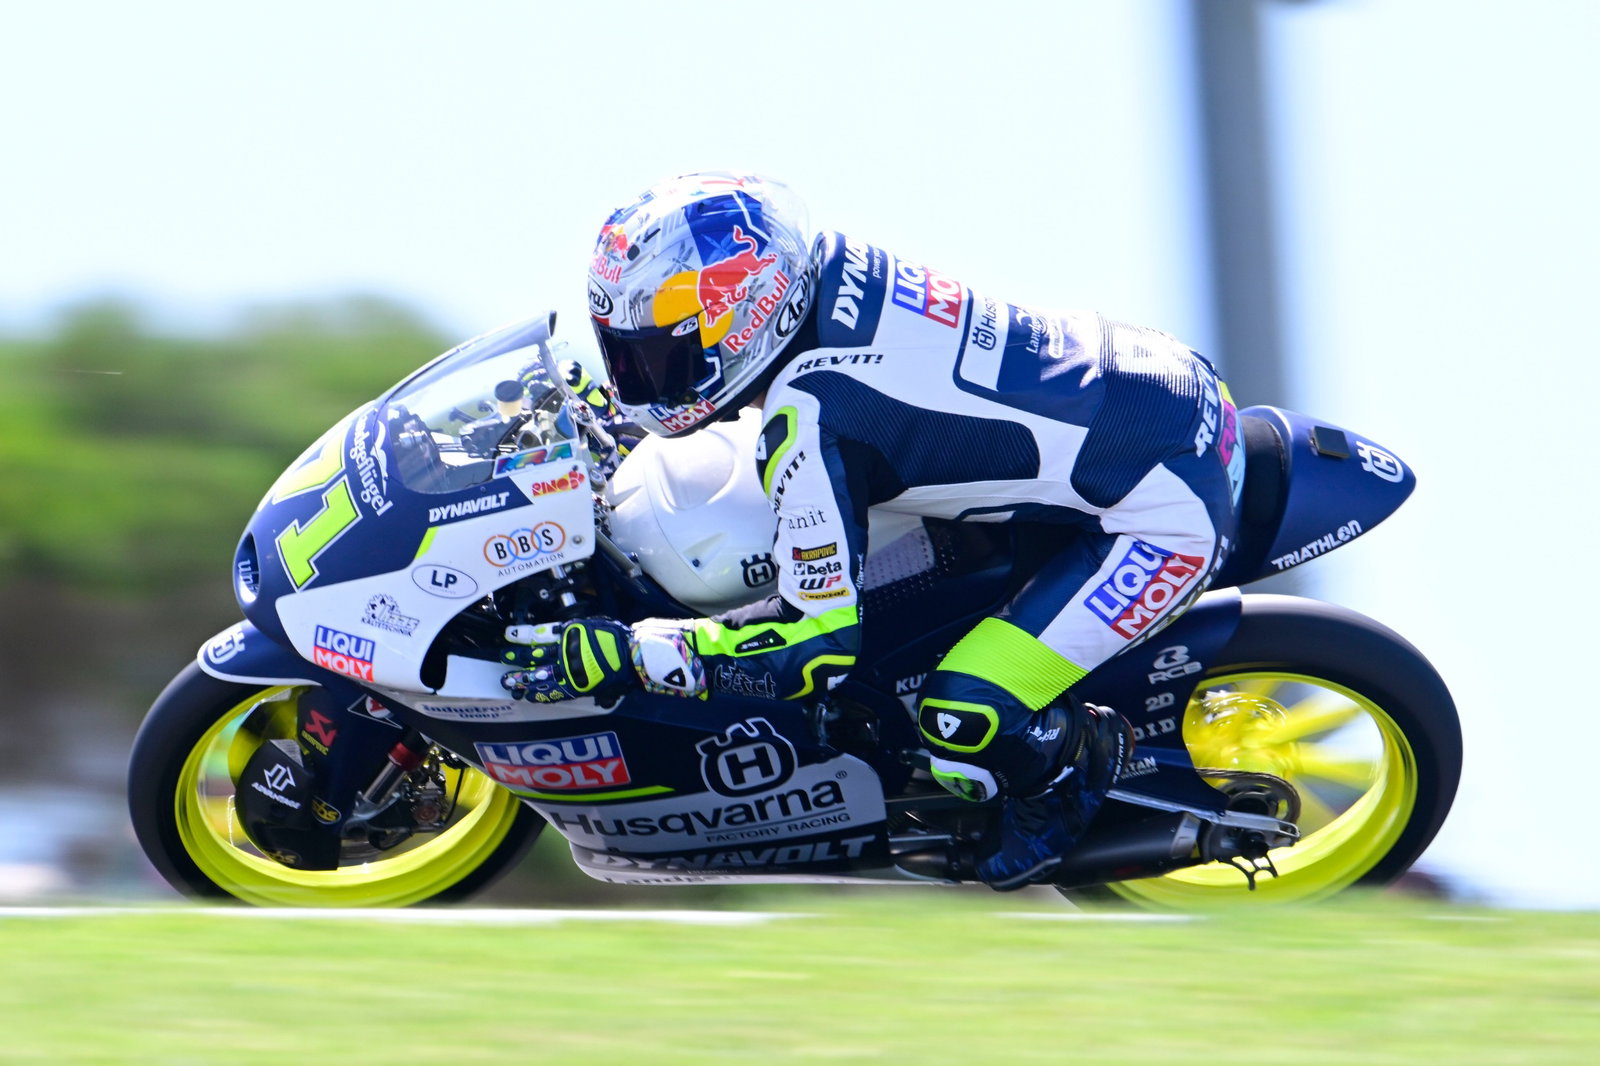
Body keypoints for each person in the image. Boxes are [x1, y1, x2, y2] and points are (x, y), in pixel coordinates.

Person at [502, 171, 1245, 890]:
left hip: (1162, 508)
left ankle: (1070, 768)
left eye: (661, 356)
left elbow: (817, 647)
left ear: (745, 319)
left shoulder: (813, 411)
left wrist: (640, 652)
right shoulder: (827, 266)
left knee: (964, 719)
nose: (641, 379)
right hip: (1149, 376)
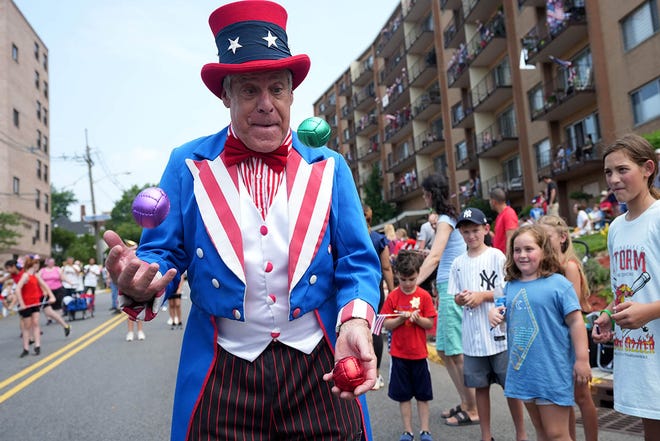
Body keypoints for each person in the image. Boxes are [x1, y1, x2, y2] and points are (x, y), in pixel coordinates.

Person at [103, 2, 381, 439]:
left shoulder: (329, 167)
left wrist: (357, 321)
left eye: (277, 88)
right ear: (225, 95)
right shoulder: (187, 164)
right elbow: (161, 252)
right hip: (223, 368)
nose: (266, 104)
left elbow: (358, 263)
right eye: (250, 90)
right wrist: (140, 277)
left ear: (292, 94)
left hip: (318, 367)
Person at [489, 225, 591, 441]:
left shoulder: (559, 285)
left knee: (557, 433)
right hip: (524, 371)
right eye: (517, 250)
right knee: (542, 432)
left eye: (529, 249)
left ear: (543, 250)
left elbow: (576, 321)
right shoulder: (511, 286)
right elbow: (508, 316)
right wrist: (494, 314)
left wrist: (582, 359)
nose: (522, 255)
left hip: (551, 370)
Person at [592, 133, 660, 440]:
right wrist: (608, 312)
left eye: (622, 170)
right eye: (608, 172)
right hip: (638, 354)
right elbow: (622, 285)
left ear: (648, 168)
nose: (614, 179)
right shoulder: (616, 227)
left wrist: (649, 311)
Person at [451, 207, 528, 441]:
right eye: (465, 232)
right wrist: (463, 298)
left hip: (499, 334)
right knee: (480, 387)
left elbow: (507, 290)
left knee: (511, 388)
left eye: (475, 230)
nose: (471, 236)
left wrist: (481, 296)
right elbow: (454, 295)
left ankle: (521, 434)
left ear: (486, 229)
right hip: (473, 337)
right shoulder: (458, 263)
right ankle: (486, 435)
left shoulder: (496, 256)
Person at [416, 173, 478, 426]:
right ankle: (465, 401)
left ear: (431, 194)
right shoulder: (444, 219)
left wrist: (412, 283)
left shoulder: (444, 220)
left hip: (453, 287)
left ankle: (473, 408)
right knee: (444, 350)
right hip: (447, 287)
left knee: (456, 351)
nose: (422, 197)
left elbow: (436, 255)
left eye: (424, 193)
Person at [538, 215, 598, 441]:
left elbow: (571, 311)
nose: (543, 242)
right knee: (565, 398)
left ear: (562, 237)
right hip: (558, 339)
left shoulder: (569, 266)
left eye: (547, 237)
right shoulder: (549, 268)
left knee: (582, 397)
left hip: (573, 338)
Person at [381, 250, 437, 441]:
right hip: (399, 354)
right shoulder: (393, 297)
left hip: (419, 354)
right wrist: (399, 319)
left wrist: (418, 319)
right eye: (403, 279)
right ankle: (407, 431)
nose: (407, 283)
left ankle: (425, 430)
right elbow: (386, 324)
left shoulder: (424, 296)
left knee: (423, 395)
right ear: (397, 275)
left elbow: (430, 324)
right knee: (403, 396)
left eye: (411, 279)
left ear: (418, 274)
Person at [363, 203, 395, 391]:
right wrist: (392, 291)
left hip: (354, 289)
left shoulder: (352, 236)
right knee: (375, 329)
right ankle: (375, 374)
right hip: (376, 290)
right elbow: (386, 268)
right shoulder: (379, 239)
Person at [15, 256, 57, 357]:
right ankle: (25, 348)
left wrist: (51, 296)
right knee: (27, 326)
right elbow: (17, 289)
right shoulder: (25, 276)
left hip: (35, 303)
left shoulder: (36, 276)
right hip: (26, 304)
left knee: (36, 323)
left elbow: (45, 285)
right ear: (31, 265)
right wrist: (22, 303)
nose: (38, 266)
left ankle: (37, 346)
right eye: (36, 264)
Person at [37, 258, 72, 336]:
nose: (51, 264)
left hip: (56, 289)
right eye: (50, 262)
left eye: (52, 262)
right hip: (45, 292)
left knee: (53, 308)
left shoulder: (57, 269)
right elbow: (40, 282)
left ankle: (65, 325)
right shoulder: (41, 271)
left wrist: (69, 282)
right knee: (47, 311)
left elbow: (62, 277)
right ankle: (64, 325)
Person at [489, 187, 518, 254]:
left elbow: (510, 238)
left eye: (490, 200)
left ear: (493, 202)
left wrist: (508, 260)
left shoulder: (508, 213)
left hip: (504, 257)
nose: (489, 203)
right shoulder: (500, 215)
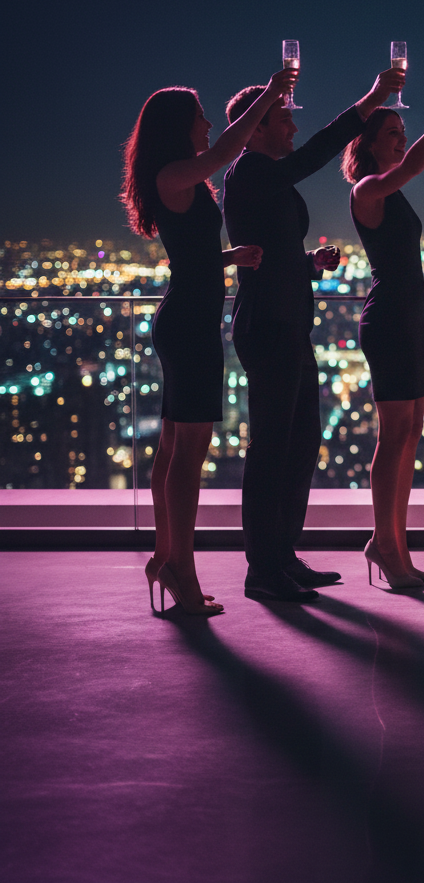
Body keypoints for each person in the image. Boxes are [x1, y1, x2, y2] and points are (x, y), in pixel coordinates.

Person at [224, 67, 404, 603]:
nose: (292, 128)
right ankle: (263, 568)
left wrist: (307, 262)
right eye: (283, 118)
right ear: (254, 128)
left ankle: (282, 555)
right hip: (269, 326)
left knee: (300, 444)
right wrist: (369, 101)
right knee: (272, 449)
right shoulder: (250, 170)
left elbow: (271, 249)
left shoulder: (265, 176)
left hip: (289, 324)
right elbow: (316, 153)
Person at [120, 70, 296, 615]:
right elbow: (225, 148)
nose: (208, 123)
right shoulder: (176, 173)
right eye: (198, 116)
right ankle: (180, 570)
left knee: (174, 446)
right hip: (190, 327)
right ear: (178, 127)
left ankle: (165, 556)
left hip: (189, 320)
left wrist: (228, 257)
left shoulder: (182, 180)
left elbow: (188, 253)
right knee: (188, 453)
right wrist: (269, 94)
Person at [342, 92, 424, 589]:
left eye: (403, 133)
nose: (401, 141)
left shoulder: (390, 193)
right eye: (393, 134)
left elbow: (406, 266)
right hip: (386, 325)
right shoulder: (368, 190)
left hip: (407, 318)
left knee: (411, 432)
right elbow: (413, 168)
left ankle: (395, 543)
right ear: (370, 144)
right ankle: (384, 542)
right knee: (393, 434)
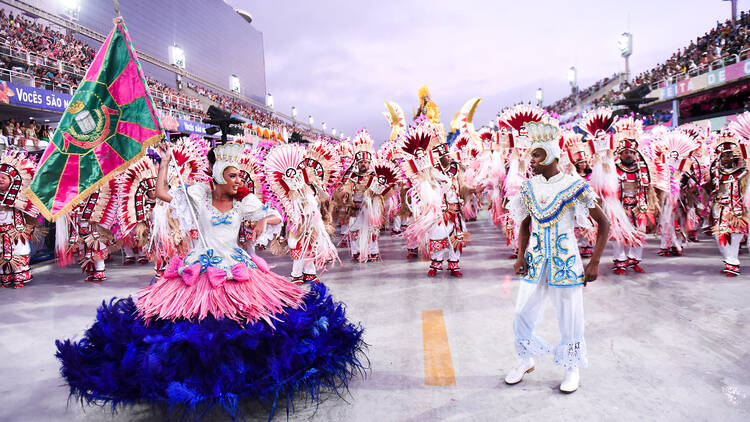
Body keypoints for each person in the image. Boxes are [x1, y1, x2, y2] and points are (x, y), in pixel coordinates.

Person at [55, 142, 366, 417]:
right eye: (232, 175)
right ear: (217, 175)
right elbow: (162, 194)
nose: (239, 181)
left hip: (236, 268)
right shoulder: (198, 195)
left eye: (241, 176)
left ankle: (240, 377)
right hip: (197, 270)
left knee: (247, 324)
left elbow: (275, 216)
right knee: (192, 327)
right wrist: (164, 163)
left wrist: (260, 223)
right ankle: (194, 377)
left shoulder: (244, 201)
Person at [505, 121, 610, 394]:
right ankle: (525, 360)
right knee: (521, 313)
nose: (532, 160)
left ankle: (571, 369)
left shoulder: (575, 186)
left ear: (551, 155)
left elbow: (604, 223)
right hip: (535, 262)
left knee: (570, 317)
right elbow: (525, 225)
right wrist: (520, 256)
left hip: (566, 264)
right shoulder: (528, 188)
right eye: (531, 155)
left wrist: (595, 261)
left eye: (537, 155)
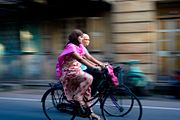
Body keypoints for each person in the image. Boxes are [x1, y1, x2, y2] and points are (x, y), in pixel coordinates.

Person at [56, 29, 102, 120]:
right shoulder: (71, 47)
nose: (83, 38)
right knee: (89, 78)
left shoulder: (80, 46)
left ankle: (90, 113)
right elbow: (81, 60)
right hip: (69, 71)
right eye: (81, 37)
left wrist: (101, 64)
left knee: (88, 92)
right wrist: (93, 67)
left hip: (77, 70)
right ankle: (77, 97)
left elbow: (88, 57)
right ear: (76, 38)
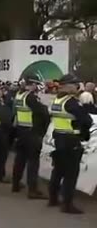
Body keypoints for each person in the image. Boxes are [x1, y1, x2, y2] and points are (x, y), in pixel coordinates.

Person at [49, 74, 93, 214]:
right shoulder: (71, 102)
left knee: (58, 171)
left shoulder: (58, 100)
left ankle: (53, 199)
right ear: (67, 86)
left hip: (59, 139)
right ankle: (67, 205)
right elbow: (87, 120)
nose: (77, 87)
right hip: (71, 140)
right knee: (70, 174)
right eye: (74, 84)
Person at [12, 74, 50, 199]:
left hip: (21, 131)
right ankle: (32, 190)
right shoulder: (31, 97)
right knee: (33, 162)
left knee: (20, 159)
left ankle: (15, 184)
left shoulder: (19, 95)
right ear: (33, 85)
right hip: (32, 132)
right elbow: (42, 112)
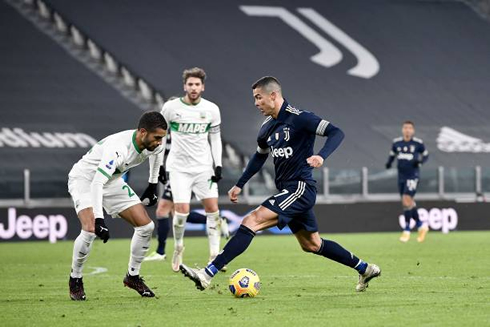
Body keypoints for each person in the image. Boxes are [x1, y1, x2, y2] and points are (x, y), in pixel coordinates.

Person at [180, 76, 381, 293]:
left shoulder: (301, 118)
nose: (256, 103)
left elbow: (336, 132)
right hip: (288, 190)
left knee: (252, 220)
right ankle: (365, 268)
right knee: (312, 244)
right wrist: (240, 184)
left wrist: (321, 156)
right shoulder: (266, 128)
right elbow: (259, 157)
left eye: (259, 98)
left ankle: (207, 274)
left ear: (273, 96)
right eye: (254, 98)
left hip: (301, 188)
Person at [67, 111, 166, 300]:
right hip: (86, 180)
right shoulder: (118, 148)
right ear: (143, 132)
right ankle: (76, 278)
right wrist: (99, 219)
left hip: (111, 181)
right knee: (89, 230)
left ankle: (133, 277)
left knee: (146, 226)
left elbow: (157, 155)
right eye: (157, 138)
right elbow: (97, 183)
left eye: (162, 138)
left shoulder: (154, 144)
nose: (160, 142)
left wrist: (153, 184)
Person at [160, 67, 224, 272]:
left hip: (204, 168)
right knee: (181, 212)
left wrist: (218, 164)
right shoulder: (170, 108)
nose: (194, 88)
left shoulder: (212, 109)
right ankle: (178, 247)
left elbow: (215, 138)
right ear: (184, 86)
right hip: (179, 169)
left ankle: (214, 255)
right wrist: (160, 164)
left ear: (202, 87)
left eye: (197, 84)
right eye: (190, 84)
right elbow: (160, 137)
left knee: (213, 211)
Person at [386, 121, 429, 242]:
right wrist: (389, 163)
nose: (407, 130)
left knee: (406, 199)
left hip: (413, 175)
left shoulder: (418, 143)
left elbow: (426, 155)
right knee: (408, 202)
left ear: (413, 131)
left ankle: (407, 229)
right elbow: (392, 155)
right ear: (402, 130)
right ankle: (421, 225)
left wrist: (420, 162)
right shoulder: (396, 143)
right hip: (401, 176)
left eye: (410, 128)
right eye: (405, 128)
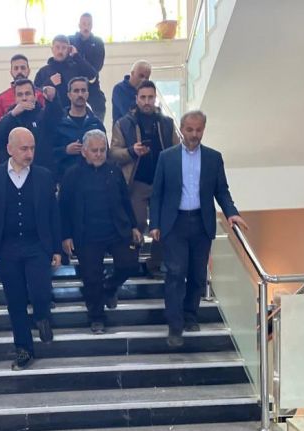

PROBLEM TO WORK ON: Transcribe, word for word, the stretch of lines in the data above from the one with "right knee: (89, 78)" through the one with "right elbow: (42, 112)"; omit all pictures.

FINISHED EXERCISE:
right knee: (89, 78)
left shoulder: (80, 46)
left ankle: (90, 113)
right elbow: (81, 60)
right hip: (69, 71)
right eye: (81, 37)
left wrist: (101, 64)
left knee: (88, 92)
right wrist: (93, 67)
left hip: (77, 70)
right ankle: (77, 97)
left elbow: (88, 57)
right ear: (76, 38)
Body keypoints for each person in the image. Boxes are [x1, y1, x2, y2] and points are (x, y), in pixel coordinates.

Person at [49, 74, 93, 214]:
right shoulder: (71, 102)
left knee: (58, 171)
left shoulder: (58, 100)
left ankle: (53, 199)
right ear: (67, 86)
left hip: (59, 139)
right ankle: (67, 205)
right elbow: (87, 120)
nose: (77, 87)
right hip: (71, 140)
right knee: (70, 174)
right eye: (74, 84)
Person at [12, 74, 50, 199]:
left hip: (21, 131)
right ankle: (32, 190)
right shoulder: (31, 97)
right knee: (33, 162)
left knee: (20, 159)
left ankle: (15, 184)
left shoulder: (19, 95)
right ear: (33, 85)
right hip: (32, 132)
right elbow: (42, 112)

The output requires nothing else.